冷凍機の音も、コンベアの音もない。人だけが、黙って立っていた。

図面はできていた。機械も届いていた。人も揃えていた。あとは動かすだけ、のはずだった。

「電気系統のトラブルです」

現地のエンジニアはそう言って、それ以上は何も言わなかった。

いつ分かるのか。いつ直るのか。誰も答えてくれない。

50歳で会社を辞め、25年勤めた業界を離れ、この国に来た。

貯金のほとんどをつぎ込み、家族にも心配をかけながら、ようやくここまで来た。

その最初の工場が、動かない。

日本にいた頃の私なら、その場で原因を洗い出し、対策を立て、人を動かしていたと思う。

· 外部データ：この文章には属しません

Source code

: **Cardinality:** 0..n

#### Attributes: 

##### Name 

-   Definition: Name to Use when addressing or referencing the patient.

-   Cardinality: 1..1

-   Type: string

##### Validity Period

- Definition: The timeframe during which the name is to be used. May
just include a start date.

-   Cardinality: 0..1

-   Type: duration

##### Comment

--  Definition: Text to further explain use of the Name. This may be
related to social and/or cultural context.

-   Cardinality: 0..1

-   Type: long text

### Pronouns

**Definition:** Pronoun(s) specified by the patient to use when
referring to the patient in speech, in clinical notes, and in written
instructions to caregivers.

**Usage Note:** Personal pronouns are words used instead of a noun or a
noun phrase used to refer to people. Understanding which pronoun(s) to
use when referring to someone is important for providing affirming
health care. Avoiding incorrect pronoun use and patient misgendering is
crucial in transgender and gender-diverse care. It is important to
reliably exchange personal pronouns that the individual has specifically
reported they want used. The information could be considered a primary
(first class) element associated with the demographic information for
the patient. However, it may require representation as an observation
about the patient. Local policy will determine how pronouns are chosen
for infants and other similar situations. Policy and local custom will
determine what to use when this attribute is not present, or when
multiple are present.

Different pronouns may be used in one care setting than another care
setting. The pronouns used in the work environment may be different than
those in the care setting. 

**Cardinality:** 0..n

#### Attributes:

それが「仕事ができる」ということだと、ずっと信じてきた。

でも、この日は違った。私にできることは、何もなかった。

何もできない、という時間

その日の夜、ホテルの部屋で、天井をずっと見ていた。

「このまま会社が立ち上がらなかったらどうしよう」

「日本を出た判断は、間違っていたんじゃないか」

一度そう考え始めると、止まらなかった。

携帯電話を何度も手に取っては、結局、誰にも連絡しなかった。

連絡したところで、電気系統は直らない。

翌朝も、工場のラインは静かなままだった。

私は、工場の前のベンチに座った。ほかにやることが、本当になかった。

港で、思い知らされたこと

ベンチに座っていると、港から魚の匂いが風に乗ってきた。

夕方になると、漁師たちが小さな船で戻ってくる。

その日、隣に腰を下ろした年配の漁師に、片言の言葉で話しかけてみた。

「今日は、どうでしたか」

「今日はこれだけ」

「明日は?」

「わからない」

それだけだった。彼はそう言うと、網を担いで歩いていった。

私は、「わからない」という言葉を、あんなに静かに言える人を、それまで見たことがなかった。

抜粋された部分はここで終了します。